Era la justificación del padre ante el fervor del hijo. Cuarenta años de calentón catalanista; cuatro décadas, ahora sí, de normalización lingüística, filtrando contenidos en el corazón del sintagma y preparando a la gente para el asalto a ciudadela España. Gracias a su pericia y al agitprop de TV3, al procés no le faltan sans-culottes para marchar sobre la imaginaria Bastilla del Borbón. “La historia me absolverá”, dice Pujol, emulando a Castro después de la aventura de Granma. Pero ha topado con el Estado más antiguo de Europa, ideado cuando el Báltico era una confederación hanseática e Italia un conjunto de ciudades bajo comendadores de gentilicio. Se ha dado de bruces contra la forma difusa de un contenedor de diversidades unidas a un Leviatán inexpugnable.

En medio de los sargazos, Pujol mantiene hoy, en lo personal, la continuidad vital de los desposeídos con suerte. Acude a diario a un despacho barcelonés de la Fundación Vila Casas, el último mecenas.
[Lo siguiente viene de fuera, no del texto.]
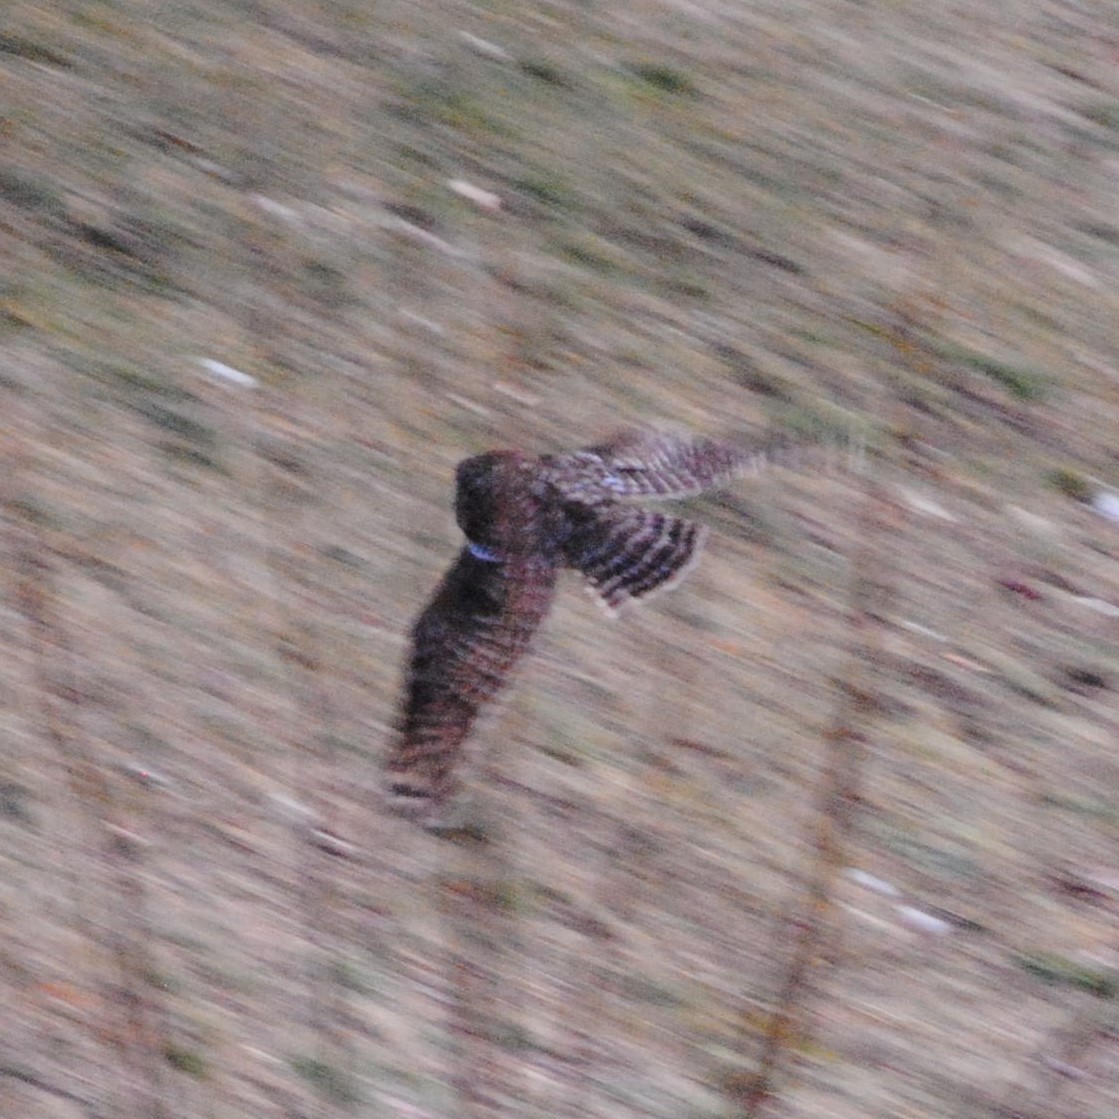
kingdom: Animalia
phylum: Chordata
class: Aves
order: Strigiformes
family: Strigidae
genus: Strix
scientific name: Strix varia
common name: Barred owl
Y allí increpa al pasado entre libros y millones de papeles. Ha levantado una barricada de citas históricas para defender su honor y el de su familia. Su mejor huella se embosca hoy entre valles nemorosos de la Collada de Tosas y la Cerdanya, guarida del Don, que regresa siempre al inframundo calabrés. Pujol ha robado, sí, pero ha robado sobre todo el alma a millones de catalanes que creyeron en su país de piñata, en el catalanismo de arcipreste y campanario que él mismo desdeñó de palabra. Ha sido el arquitecto de una aspiración basada en el resentimiento. Motor de un patriotismo étnico que une sus lazos intangibles de familia bajo el epígrafe tragicómico de “juntos hasta la imputación”, tal como han demostrado Ferrusola y sus nueras, Anna Vidal, Laura Vila, Mercé Gironés y Sonia Soms. El cordón esotérico, con amor o sin él, de un gineceo salpicado de cuentas panameñas.

 

Todo empezó en su domicilio barcelonés de Ronda de General Mitre, rodeado de su prole, con mosén Fenosa en el cap de taula. Y todo acaba ahora, en las fuentes de los ríos pirenaicos, donde él empezó su viaje iniciático a la Cataluña profunda  para conocer la entraña del paisaje y del paisanaje, apuntada en su quaderni del  carcere: Des dels turons i a l’altra banda del riu (Pòrtic).